We talk a lot about the “Sermon on the Mount,” but it’s not often we see people living it. This is why books like Living Jesus are important, helping us learn to put into practice some of the most difficult exhortations in the Bible. Randy Harris writes, “I’m not attempting to write a scholarly book on the Sermon on the Mount. I’m trying to provide a field manual for living the life Jesus wants for us” (12). Harris urges his readers to ignore the perspective of “Jesus raising the bar so high that we can only try and fail and so learn a lesson about the grace of God,” stating, “This isn’t ‘Suggestions on the Mount’” (13). We are encouraged to take seriously the words of Christ and live them. “This is not only a life that should be lived. It’s a life that can be lived” (22).

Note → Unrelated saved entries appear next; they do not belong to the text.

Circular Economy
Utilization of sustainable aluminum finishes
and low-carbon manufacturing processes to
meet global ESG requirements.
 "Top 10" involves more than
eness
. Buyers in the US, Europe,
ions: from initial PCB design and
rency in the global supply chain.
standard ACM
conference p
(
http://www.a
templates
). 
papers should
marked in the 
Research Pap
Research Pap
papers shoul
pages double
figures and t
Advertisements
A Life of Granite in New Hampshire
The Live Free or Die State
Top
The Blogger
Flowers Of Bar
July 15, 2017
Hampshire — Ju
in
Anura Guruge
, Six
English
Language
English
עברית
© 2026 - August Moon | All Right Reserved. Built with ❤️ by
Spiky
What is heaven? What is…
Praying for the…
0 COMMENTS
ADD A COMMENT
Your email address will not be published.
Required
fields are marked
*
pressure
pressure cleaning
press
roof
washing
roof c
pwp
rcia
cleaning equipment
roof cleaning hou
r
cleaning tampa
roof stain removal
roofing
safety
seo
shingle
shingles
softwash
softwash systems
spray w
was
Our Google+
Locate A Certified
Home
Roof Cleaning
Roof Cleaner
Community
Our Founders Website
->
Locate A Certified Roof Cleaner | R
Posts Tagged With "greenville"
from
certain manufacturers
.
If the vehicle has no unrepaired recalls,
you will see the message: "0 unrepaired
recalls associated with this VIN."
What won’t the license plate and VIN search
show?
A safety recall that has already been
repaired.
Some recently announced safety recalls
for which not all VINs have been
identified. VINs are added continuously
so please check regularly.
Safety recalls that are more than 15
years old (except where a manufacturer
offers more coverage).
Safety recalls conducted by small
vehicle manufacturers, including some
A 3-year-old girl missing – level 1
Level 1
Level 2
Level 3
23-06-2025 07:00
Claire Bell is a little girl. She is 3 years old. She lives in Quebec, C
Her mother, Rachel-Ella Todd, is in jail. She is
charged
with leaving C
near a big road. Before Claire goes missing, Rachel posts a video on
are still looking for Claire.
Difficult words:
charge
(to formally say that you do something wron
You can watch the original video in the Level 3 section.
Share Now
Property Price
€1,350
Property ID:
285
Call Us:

Harris breaks the text down into twelve sections, providing practical commentary on each passage, after which several discussion questions are provided for group study, as well as a few challenging examples for living each section. The book concludes with a description of the covenant Harris has made with a group of college students to take seriously the Sermon on the Mount, to memorize it, and hold one another accountable to living it daily. The “Monk Warriors” of Tau Chi Alpha (“Toughest Christians Alive”) may seem a bit gimmicky—we are talking about college students—but the journey they share is provided as an example of how to “live Jesus,” not the way. Further aid comes by way of suggested reading material and the DVD series by Harris upon which Living Jesus is based (not having seen the series myself, I cannot comment on its effectiveness, though I would recommend the book on its own).
One consideration I offer is realizing an holistic approach to living the Sermon on the Mount after reading Living Jesus and attempting to live particular sections at a time as they are suggested. Harris has provided a welcome alternative to the boring, redundant, and ill-approached sermons on the “Sermon” many of us have heard all our lives, but it is only a stepping stone in actually living the life into which Jesus calls his disciples. It is good to spend separate periods of time learning to live out all the different avenues talked about by Christ, but they also must not be used as substitutes for the final stage of holistic living. Indeed, it is time to “live Jesus.”
*Disclosure of Material Connection: I received this book free from ACU Press/Leafwood Publishers as part of their ACU Press Bookclub Program. I was not required to write a positive review. The opinions I have expressed are my own. I am disclosing this in accordance with the Federal Trade Commission’s 16 CFR, Part 255: “Guides Concerning the Use of Endorsements and Testimonials in Advertising.”